- Directed by: Sara Ogawa
- Written by: Sara Ogawa
- Produced by: Daiju Koide
- Starring: Miyu Ogawa Runa Hanada Tateto Serizawa
- Cinematography: Yutaka Yamazaki
- Music by: Takashi Watanabe
- Production company: Toei Company
- Release date: June 25, 2021;
- Running time: 76 minutes
- Country: Japan
- Language: Japanese

= The Goldfish: Dreaming of the Sea =

2021 film

The Goldfish: Dreaming of the Sea (海辺の金魚, Umibe no Kingyo) is a 2021 Japanese dramatic film directed by Sara Ogawa. and starring Miyu Ogawa and Runa Hanada After premiering at the 2021 Jeonju International Film Festival in South Korea, it was released in Japan on June 25, 2021.

== Plot ==
Hana is a high school student living in foster care after her mother's arrest ten years prior.
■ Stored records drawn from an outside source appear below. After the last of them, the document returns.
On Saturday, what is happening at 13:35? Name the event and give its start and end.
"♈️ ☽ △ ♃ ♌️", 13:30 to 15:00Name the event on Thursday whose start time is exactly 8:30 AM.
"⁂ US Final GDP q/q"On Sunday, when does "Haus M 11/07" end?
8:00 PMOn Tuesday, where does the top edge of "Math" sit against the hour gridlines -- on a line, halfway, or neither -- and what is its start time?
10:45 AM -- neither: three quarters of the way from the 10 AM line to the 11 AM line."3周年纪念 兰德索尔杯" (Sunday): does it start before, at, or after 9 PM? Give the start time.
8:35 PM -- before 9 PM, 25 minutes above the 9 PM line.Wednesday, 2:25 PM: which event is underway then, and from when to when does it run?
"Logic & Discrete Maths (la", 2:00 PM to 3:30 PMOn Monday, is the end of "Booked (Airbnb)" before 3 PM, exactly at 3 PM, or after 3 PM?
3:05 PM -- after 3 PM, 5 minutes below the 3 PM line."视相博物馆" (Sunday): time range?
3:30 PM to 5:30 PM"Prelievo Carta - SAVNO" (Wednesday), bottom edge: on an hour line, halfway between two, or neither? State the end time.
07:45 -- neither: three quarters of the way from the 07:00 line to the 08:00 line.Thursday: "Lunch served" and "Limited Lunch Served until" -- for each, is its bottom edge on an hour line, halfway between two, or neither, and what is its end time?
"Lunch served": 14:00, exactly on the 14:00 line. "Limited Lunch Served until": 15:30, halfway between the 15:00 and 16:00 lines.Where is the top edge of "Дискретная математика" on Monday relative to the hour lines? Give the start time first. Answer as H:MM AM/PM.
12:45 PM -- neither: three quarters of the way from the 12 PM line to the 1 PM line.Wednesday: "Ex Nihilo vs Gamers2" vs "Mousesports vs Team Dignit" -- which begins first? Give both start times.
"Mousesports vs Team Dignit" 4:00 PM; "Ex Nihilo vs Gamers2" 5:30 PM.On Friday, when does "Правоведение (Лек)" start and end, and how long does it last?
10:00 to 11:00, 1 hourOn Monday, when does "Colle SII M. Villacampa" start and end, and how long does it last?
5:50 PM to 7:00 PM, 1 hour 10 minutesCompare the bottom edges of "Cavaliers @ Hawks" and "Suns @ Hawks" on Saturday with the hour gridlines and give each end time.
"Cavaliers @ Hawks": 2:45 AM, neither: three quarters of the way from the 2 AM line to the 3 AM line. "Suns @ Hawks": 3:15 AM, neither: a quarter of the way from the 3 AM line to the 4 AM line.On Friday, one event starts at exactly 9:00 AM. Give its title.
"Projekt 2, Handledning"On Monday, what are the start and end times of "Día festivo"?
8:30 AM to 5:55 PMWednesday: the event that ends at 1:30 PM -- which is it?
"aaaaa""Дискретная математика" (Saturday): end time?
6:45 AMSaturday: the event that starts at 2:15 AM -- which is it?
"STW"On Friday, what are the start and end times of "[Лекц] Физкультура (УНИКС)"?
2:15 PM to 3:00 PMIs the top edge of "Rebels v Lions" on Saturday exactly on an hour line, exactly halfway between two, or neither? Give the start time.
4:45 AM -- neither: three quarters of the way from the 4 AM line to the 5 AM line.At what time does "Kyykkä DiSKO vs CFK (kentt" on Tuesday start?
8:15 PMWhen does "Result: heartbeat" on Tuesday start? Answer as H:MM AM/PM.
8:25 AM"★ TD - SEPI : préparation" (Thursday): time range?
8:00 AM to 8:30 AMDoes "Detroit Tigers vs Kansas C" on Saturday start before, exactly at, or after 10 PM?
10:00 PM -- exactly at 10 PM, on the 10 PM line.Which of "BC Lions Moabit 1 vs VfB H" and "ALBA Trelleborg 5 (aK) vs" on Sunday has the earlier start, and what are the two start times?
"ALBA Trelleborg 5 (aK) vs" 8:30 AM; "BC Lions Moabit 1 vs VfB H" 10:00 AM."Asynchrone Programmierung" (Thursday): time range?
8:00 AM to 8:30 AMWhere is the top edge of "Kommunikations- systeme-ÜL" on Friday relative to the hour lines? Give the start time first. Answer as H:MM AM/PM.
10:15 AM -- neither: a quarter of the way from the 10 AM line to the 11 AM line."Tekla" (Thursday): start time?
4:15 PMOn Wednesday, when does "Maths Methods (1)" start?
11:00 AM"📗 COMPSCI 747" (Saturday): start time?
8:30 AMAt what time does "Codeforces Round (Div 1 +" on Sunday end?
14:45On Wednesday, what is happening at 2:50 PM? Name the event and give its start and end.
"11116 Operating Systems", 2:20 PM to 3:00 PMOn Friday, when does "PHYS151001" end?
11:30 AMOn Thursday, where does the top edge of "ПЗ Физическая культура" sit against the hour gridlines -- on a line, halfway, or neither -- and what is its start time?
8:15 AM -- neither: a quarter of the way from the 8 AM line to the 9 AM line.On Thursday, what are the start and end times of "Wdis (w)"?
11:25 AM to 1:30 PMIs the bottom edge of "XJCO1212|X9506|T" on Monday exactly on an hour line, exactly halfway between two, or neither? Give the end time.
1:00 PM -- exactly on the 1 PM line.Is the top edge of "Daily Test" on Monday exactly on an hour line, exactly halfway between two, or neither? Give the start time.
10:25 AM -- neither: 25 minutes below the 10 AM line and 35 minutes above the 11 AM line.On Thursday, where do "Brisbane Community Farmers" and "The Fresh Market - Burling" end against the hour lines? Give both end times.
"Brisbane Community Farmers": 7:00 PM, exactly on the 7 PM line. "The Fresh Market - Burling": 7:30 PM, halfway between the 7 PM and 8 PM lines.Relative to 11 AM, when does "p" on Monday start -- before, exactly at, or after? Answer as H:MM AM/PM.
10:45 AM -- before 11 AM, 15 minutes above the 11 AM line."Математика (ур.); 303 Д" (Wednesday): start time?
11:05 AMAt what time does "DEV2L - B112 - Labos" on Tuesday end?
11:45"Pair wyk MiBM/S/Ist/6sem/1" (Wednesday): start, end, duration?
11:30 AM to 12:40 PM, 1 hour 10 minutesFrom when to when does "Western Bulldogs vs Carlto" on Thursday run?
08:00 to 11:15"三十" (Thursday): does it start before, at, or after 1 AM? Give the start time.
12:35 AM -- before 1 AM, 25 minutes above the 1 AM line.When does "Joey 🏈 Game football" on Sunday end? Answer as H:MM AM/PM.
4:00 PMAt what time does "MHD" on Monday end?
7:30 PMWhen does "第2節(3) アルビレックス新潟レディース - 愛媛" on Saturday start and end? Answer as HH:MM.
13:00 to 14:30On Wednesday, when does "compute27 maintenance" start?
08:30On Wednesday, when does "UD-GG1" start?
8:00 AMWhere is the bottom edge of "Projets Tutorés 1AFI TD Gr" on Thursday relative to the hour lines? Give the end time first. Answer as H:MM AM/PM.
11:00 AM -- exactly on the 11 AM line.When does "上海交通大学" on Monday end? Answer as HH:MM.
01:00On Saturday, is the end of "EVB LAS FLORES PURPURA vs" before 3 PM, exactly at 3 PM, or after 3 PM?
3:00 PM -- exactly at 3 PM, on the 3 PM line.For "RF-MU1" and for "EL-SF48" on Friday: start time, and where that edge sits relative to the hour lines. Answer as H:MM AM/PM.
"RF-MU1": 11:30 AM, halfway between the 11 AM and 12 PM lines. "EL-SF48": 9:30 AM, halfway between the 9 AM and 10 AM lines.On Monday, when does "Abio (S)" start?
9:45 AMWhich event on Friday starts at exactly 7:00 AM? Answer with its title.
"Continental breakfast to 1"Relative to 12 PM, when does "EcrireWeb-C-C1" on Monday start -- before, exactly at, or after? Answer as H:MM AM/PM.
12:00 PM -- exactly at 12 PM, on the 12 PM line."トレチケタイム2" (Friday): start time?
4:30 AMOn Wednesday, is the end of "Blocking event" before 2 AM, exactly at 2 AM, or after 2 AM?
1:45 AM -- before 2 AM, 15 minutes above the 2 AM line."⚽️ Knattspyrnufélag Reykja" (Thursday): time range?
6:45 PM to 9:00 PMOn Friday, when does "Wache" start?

As she is now 18, this will be her last summer living in the group home . In the home, she gradually befriends and tries to cares for Harumi, a young girl who struggles to adjust to the group home after being abused by her mother. Eventually Harumi leaves foster care to be reunited with her mother, now released from prison. However, Hana is concerned she will continued to be abused by her mother and leaves to find her with the help of her friend Kanta.

== Cast ==

- Miyu Ogawa as Hana Setoguchi
- Runa Hanada as Harumi
- Tateto Serizawa as Tsutomu Takayama
- Nayuta Fukuzaki as Kanta Ōno

== Production ==
The Goldfish is Sara Ogawa's feature film debut as director. A novel of the same name, including four additional short stories, was written by Ogawa and published by Poplar Publishing Co., LTD on June 10, 2021.

== Reception ==
The film was screened at the 15th Japan Cuts film festival in the United States. After premiering at the Jeonju International Film Festival, it was chosen as part of Japan's Official Competition Selection at the Far East Film Festival in Udine, Italy.